Bad care homes, where people are at risk of infection, are routinely allowed to continue in business, even during a pandemic — because closure is seen as an even worse option. Many homes have not had a ‘Good’ report in the five years since the inspection system was introduced. It is not unusual for a home to have received five, six or seven bad reports — and still be ‘caring’ for vulnerable residents. In one report last February, when Covid was already on the horizon, the inspectors found that in one home: ‘People were not consistently protected by the prevention and control of infection. We observed a staff member was not following safe practice in relation to hygiene and infection control and had not used appropriate protective personal equipment.’
For now, it is impossible to know how great a factor this has been in Covid care-home deaths. But the CQC has admitted that it has received reports of ‘poor infection prevention and control’ in some care homes, including those which had an outbreak of Covid-19. A UCL study published in August also found that Covid outbreaks were worse in homes where there was a higher resident-to-staff ratio, and where ‘organisational factors’ were likely to have impacted the implementation of infection control procedures.
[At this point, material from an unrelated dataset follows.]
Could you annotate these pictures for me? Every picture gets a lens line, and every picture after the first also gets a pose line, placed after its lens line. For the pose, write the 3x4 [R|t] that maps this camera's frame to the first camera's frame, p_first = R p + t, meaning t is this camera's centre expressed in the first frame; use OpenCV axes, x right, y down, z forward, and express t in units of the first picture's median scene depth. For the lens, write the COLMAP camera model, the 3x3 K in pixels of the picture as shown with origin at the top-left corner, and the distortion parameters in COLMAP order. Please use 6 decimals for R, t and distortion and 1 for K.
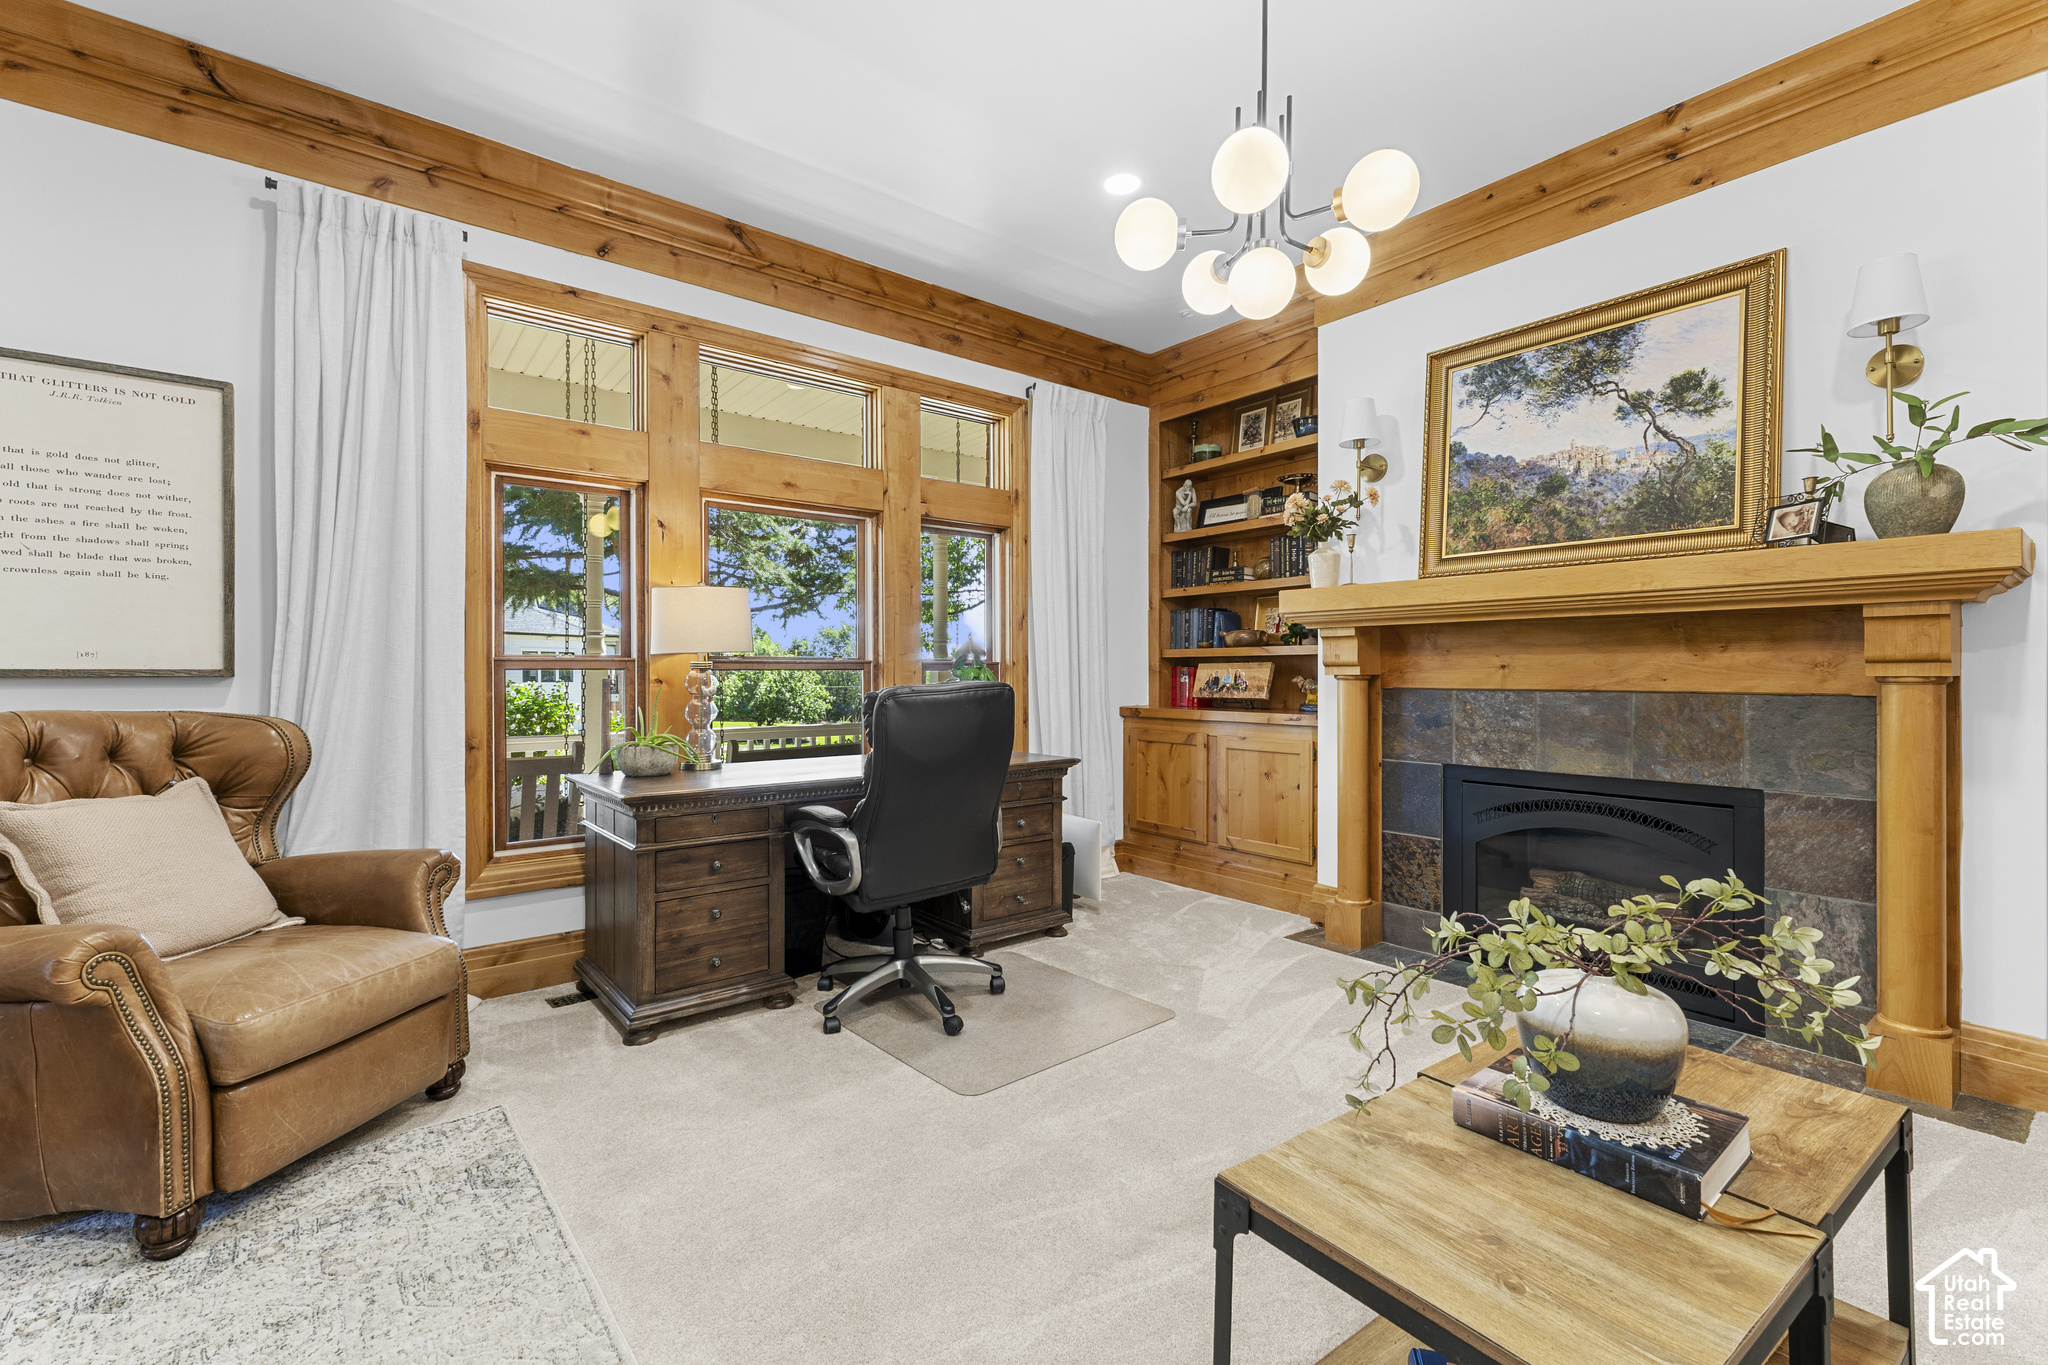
lens RADIAL K [[898.7, 0, 1024.3], [0, 898.7, 674.9], [0, 0, 1]] dist [0.007897, 0.000282]
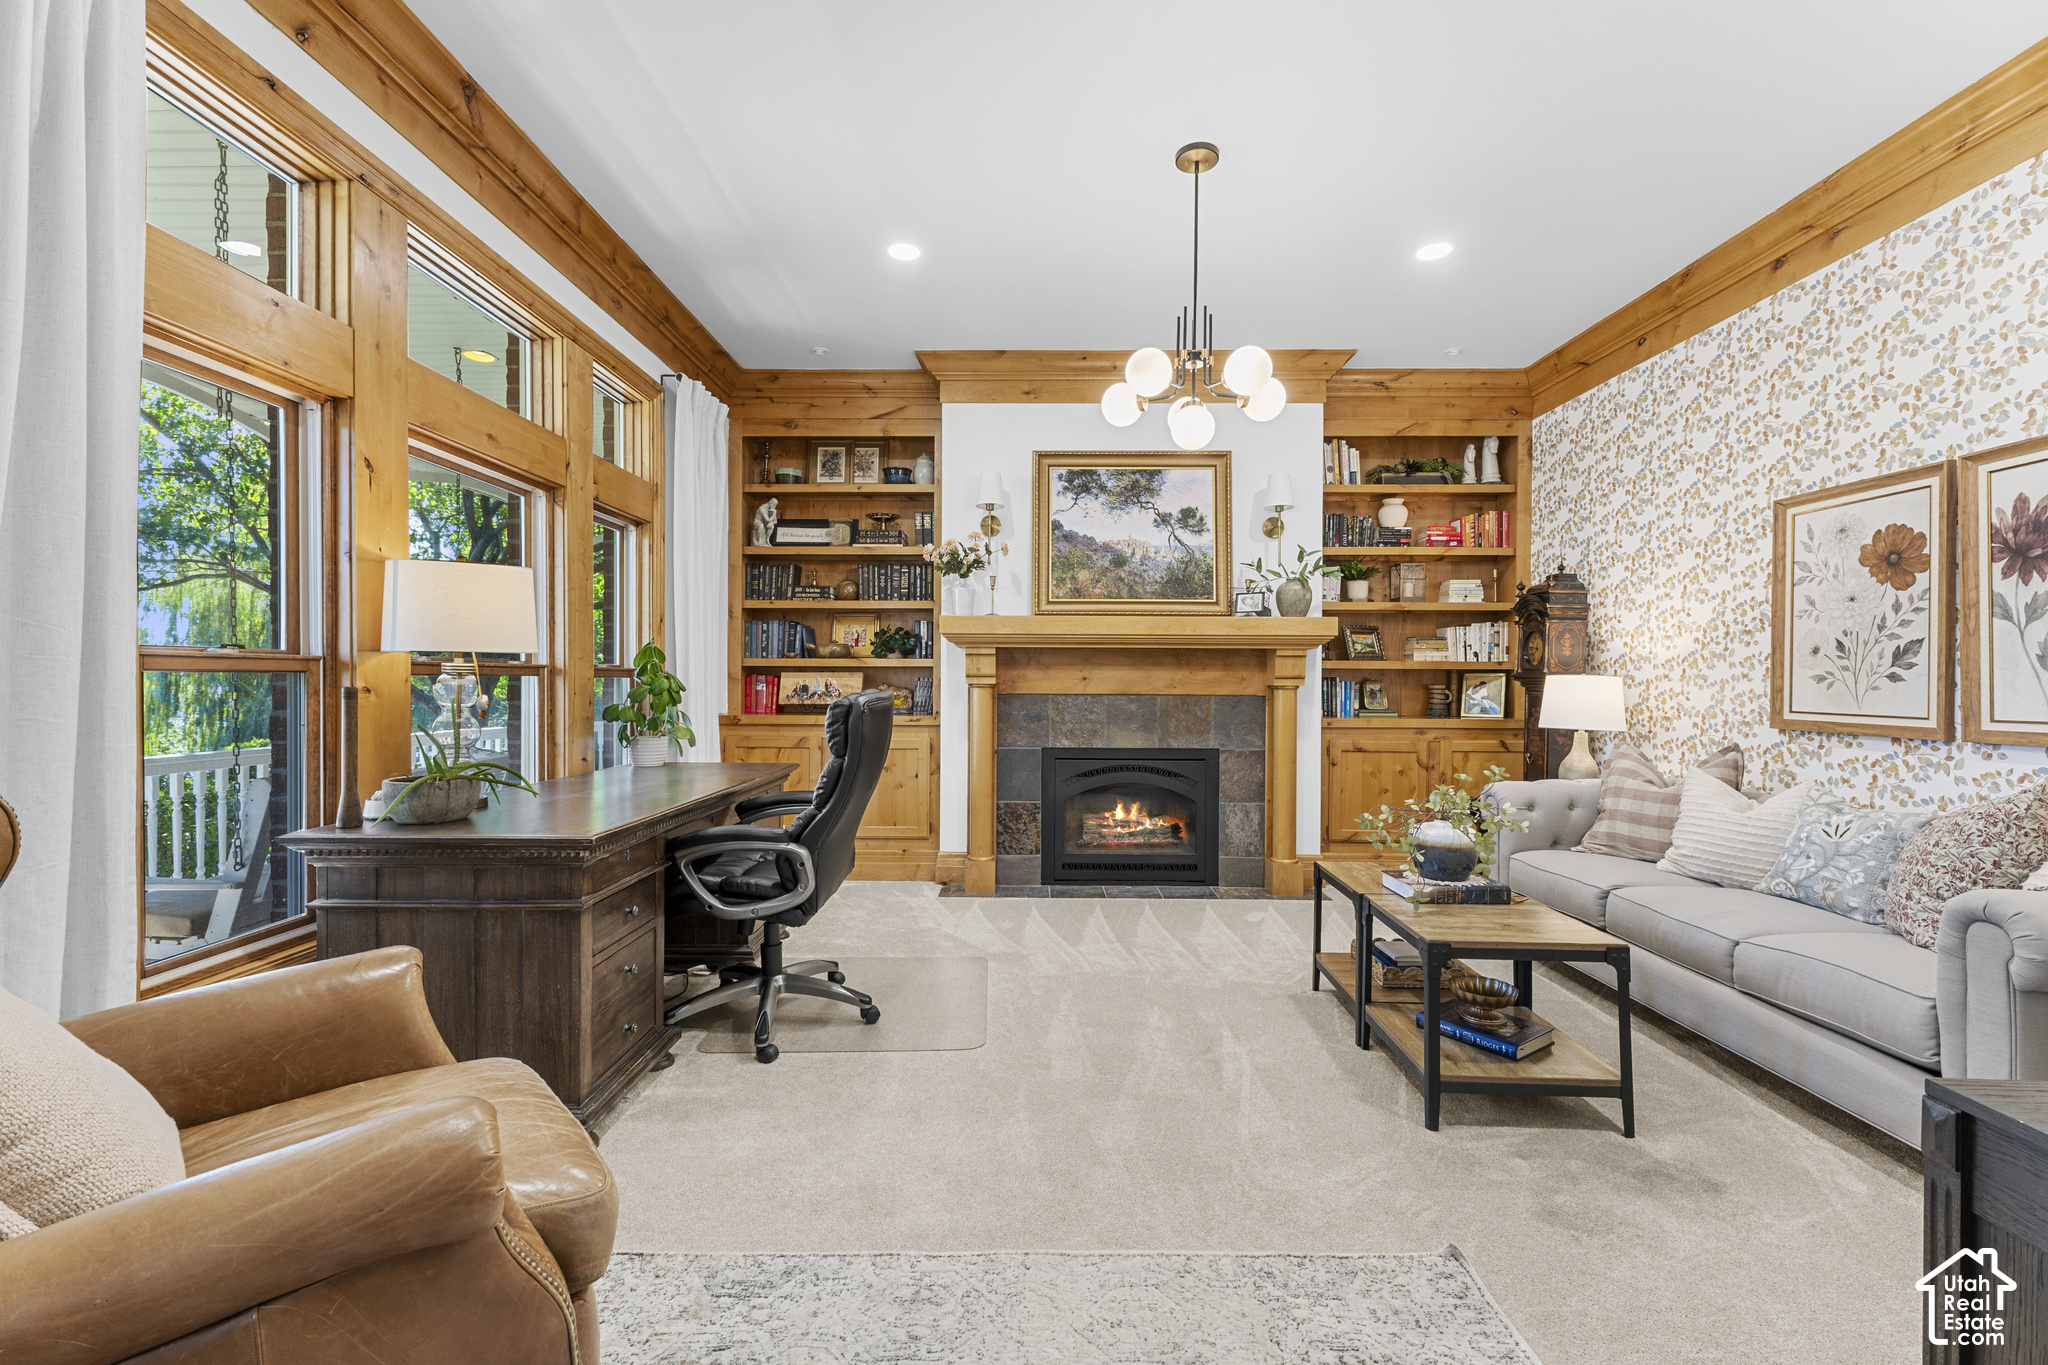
lens RADIAL K [[882.5, 0, 1030.1], [0, 882.5, 689.1], [0, 0, 1]] dist [0.005867, -0.000439]
pose [[0.613095, -0.001594, 0.790008, -0.650720], [-0.003753, 0.999981, 0.004930, 0.001239], [-0.790000, -0.005988, 0.613077, 0.181550]]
Nearly two years ago, the Competition and Markets Authority said care home residents are protected by consumer law — they could sue or demand refunds if they received a substandard service. Bereaved families might quite reasonably ask for compensation from the sector.
In its refusal to shed light on which homes were most affected by Covid, even in the abstract, the CQC looks increasingly as though it is held captive by a care sector that is intent on avoiding responsibility.
Care-industry insiders complain that local authorities do not pay enough for care, which leads to poor standards. But why then are some homes which rely on pitiful amounts from publicly funded residents ‘Outstanding’ and other high-end homes, which charge self-funding residents £1,000 a week, deemed unsafe? With the right attitude and the right management, and with the right regulator, decent care should be possible, but that will require honesty and transparency.